STORED DATA:
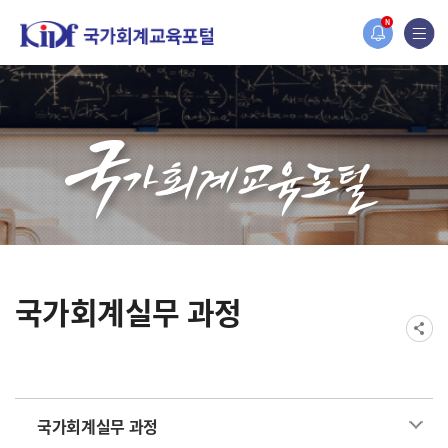
홈페이지가 새롭게 개편되었습니다.
N
한국조세재정연구원홈페이지가 새롭게 개설되었습니다.
국가회계실무 과정
국가회계실무 과정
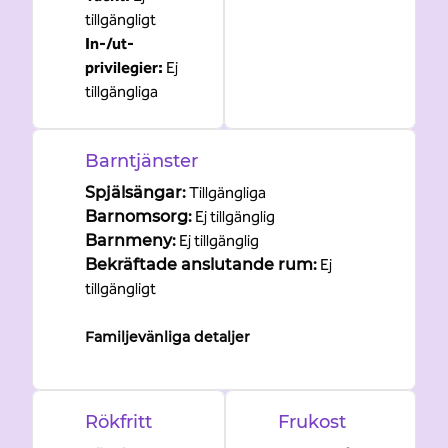
tillgängligt
In-/ut-
privilegier
:
Ej
tillgängliga
Barntjänster
Spjälsängar
:
Tillgängliga
Barnomsorg
:
Ej tillgänglig
Barnmeny
:
Ej tillgänglig
Bekräftade anslutande rum
:
Ej
tillgängligt
Familjevänliga detaljer
Rökfritt
Frukost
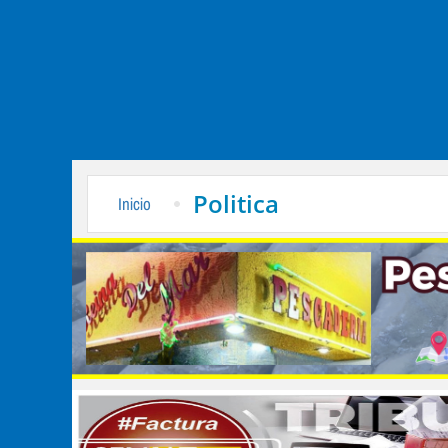
Politica
Inicio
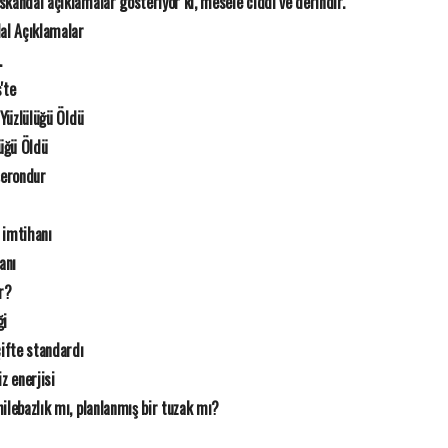
 skandal açıklamalar gösteriyor ki, mesele ciddi ve derindir.
dal Açıklamalar
.
'te
 Yüzlülüğü Öldü
lüğü Öldü
şerondur
 imtihanı
anı
r?
ği
çifte standardı
 enerjisi
ilebazlık mı, planlanmış bir tuzak mı?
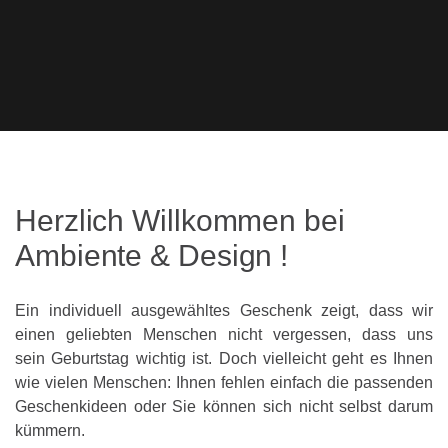
Herzlich
Willkommen
bei
Ambiente
&
Design
!
Ein individuell ausgewähltes Geschenk zeigt, dass wir
einen geliebten Menschen nicht vergessen, dass uns
sein Geburtstag wichtig ist. Doch vielleicht geht es Ihnen
wie vielen Menschen: Ihnen fehlen einfach die passenden
Geschenkideen oder Sie können sich nicht selbst darum
kümmern.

INSTRUCTIONS FOR THE TASK:
Select each line in the entries above that contains the word "Menschen". Only matches with the same capitalization count.

RESPONSE BOX:
einen geliebten Menschen nicht vergessen, dass uns
wie vielen Menschen: Ihnen fehlen einfach die passenden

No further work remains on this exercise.